I would love to see you use Jitsi and contribute back, where possible.

Also, if you move on for reasons that aren't bike-shedding then I'd love to know what the architectural/technical reasoning is.

The main reason to consider something different to Jitsi is to directly use Matrix for decentralised e2ee signalling to manage the media streams, and allow hybrid SFU and MCU models (like hangouts or zoom) rather than pure SFU like Jitsi. We do like Jitsi though and already contribute directly and indirectly - Jitsi’s E2EE is derived from Matrix, and the Matrix community just contributed a tonne of a11y fixes to it that just landed. But we’d still like a fully decentralised Matrix-native group call solution eventually.
Wonderful! I think you've answered any questions I might have already.

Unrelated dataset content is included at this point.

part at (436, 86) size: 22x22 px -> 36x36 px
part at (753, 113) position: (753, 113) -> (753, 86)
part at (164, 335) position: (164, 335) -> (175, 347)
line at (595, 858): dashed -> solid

If you do AGC, you'll already be more usable than Discord, who apparently refuse to implement this. Whenever we're voice chatting in my group, it's extremely annoying that one person is quiet as a whisper and the other is AT 200% VOLUME AND CLIPPING.
The risk on AGC is that unless combined with good voice activation you can end up amplifying background noise and then deafening people when they start speaking. But yup, we'd definitely want to do this.
Oh, sorry, you meant input normalization, of course. Please please please also add output normalization, so all people in a room sound at the same volume!
I think it depends on which perspective your inputs/outputs are coming from ;) The way for all people in a room to sound at the same volume is to normalise the audio you capture from them. If you normalise the mixed signal you play back to the other users in the room, it's too late (at least if they speak over the top of each other), plus it'd be too hard as you'd be constantly yoyoing around.
Oh hmm, that's true, thanks for the clarification.